Another Polish official has called out Germany over WWII reparations, claiming that up to $850 billion (€690 billion) are owed after 6 million Polish citizens were killed during the nearly six-year occupation.
“We are talking about very large, but justified amounts of compensation for war crimes, for destroyed cities, villages and the lost demographic potential of our country,” said Polish politician Arkadiusz Mularczyk of the Law and Justice party (PiS) in an interview with Polsat News.
Over the last year, Polish politicians have made repeated calls for reparations from Germany as deep cracks have formed between Poland and the EU. Eight years after the fall of the Nazi regime, Poland decided to forego further reparations from Germany in a 1953 agreement. Polish authorities have claimed it's invalid because it was directed by Moscow when Poland was a satellite of the Soviet Union.
Last year, a research group within Poland’s lower house of parliament, the Sejm, began reviewing whether this would be possible according to TheLocal. The results are expected this year - which Mularczyk suspects could be in the $850 billion range.
In August, the head of the Polish PiS party, Jaroslaw Kaczynski, accused Germany of "rejecting" its WWII responsibilities - and said reparations should be on the table. "We are talking about huge sums and also the fact that the Germans have for years rejected their responsibility for the Second World War," Kaczynski told Catholic radio station Radio Maryja.
Kaczynski's brother and former President Lech Kaczynski - who died in 2010 - had estimated when he was mayor of Warsaw that the had cost the capital city alone $45.3 billion.
Last September, Poland's foreign minister demanded "serious talks" with Germany over the issue.
As The Independent reported last year, the rhetoric has been heating up.
Poland’s foreign minister Witold Waszczykowski told local radio station RMF that “serious talks” were needed with Germany to "find a way to deal with the fact that German-Polish relations are overshadowed by the German aggression of 1939 and unresolved post-war issues."
He said Poland’s material losses were about $1 trillion, or higher.
Polish defense minister Antoni Macierewicz also accused European critics of trying to “erase” the fate of the Poles at German hands during the war “from the historical memory of Europe”.
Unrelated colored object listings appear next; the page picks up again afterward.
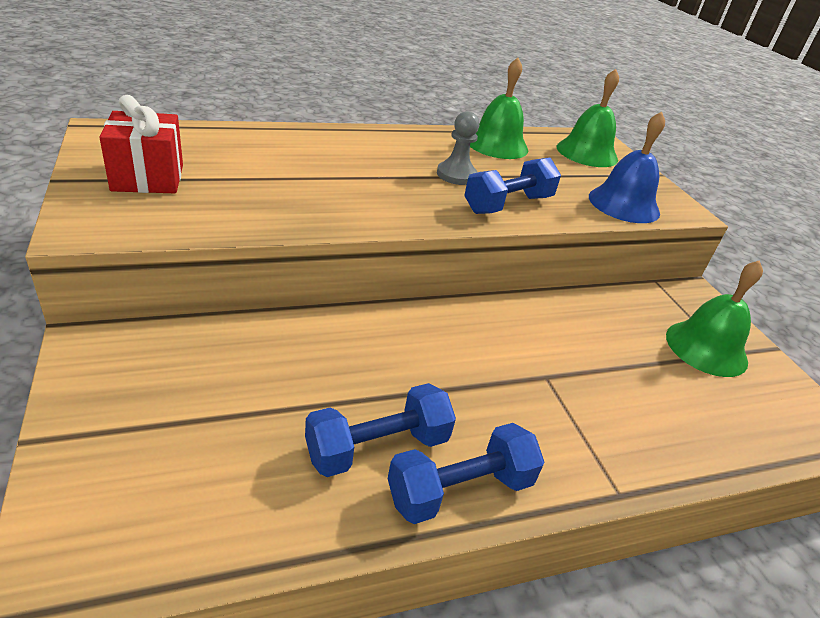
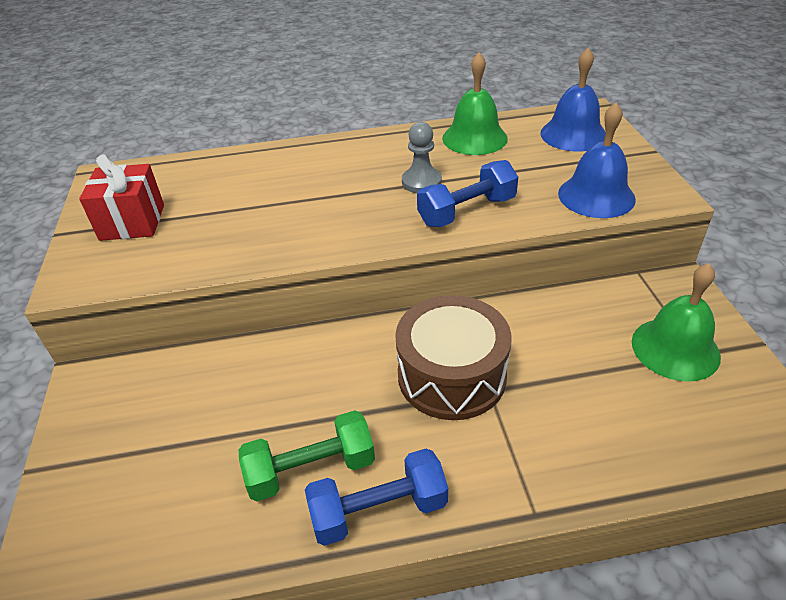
camera: 15 degrees right, 5 degrees up
(377, 447) = (311, 469): blue dumbbell -> green dumbbell
(505, 361) = (451, 375): none -> brown drum
(587, 153) = (573, 134): green bell -> blue bell

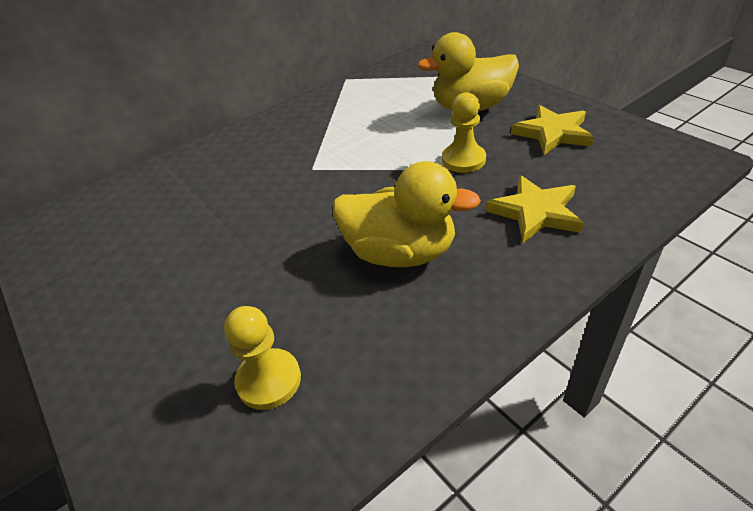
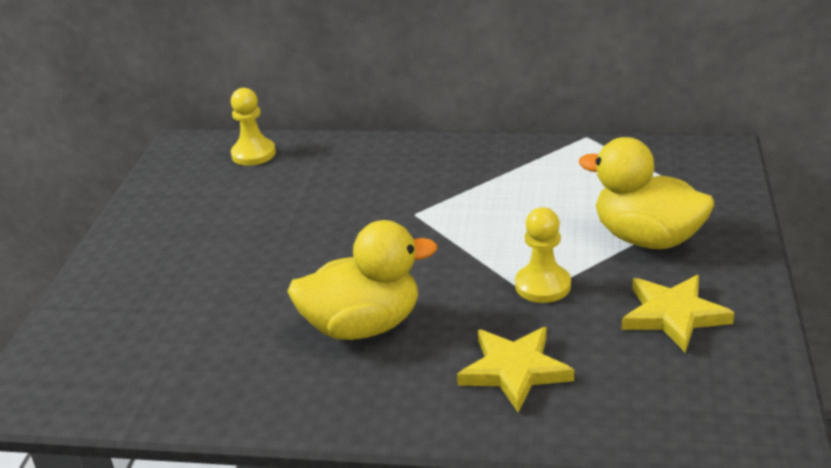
camera: 45 degrees right, 10 degrees down
(269, 380) = (167, 346): yellow pawn -> yellow pawn (253, 154)
(400, 253) = (363, 326): yellow duck -> yellow duck turned 75 degrees counterclockwise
The country’s right-wing government has dismissed a 1953 resolution by Poland’s former communist government which dropped any claim to reparations from Germany, and are instead claiming that Germany is “shirking” its moral responsibility.
Relations between Berlin and Warsaw have been off late over issues including Germany’s push to share responsibility for refugees across Europe - which Poland has rejected - to the European Commission’s infringement procedure against PiS plans to have more control over the judiciary. Last August the EU sued Poland, Hungary and the Czech Republic, forcing them to accept refugees even as the rest of Europe turns a blind eye to the 100 thousand refugees that have made landfall in recent months in Italy.
Poland has not made an official demand to date, while Germany has repeatedly said there is no legal basis for reparations due to the 1953 agreement. There have, however, been individual to Poles who were forced laborers or victims of Nazi medical experiments during the wartime occupation.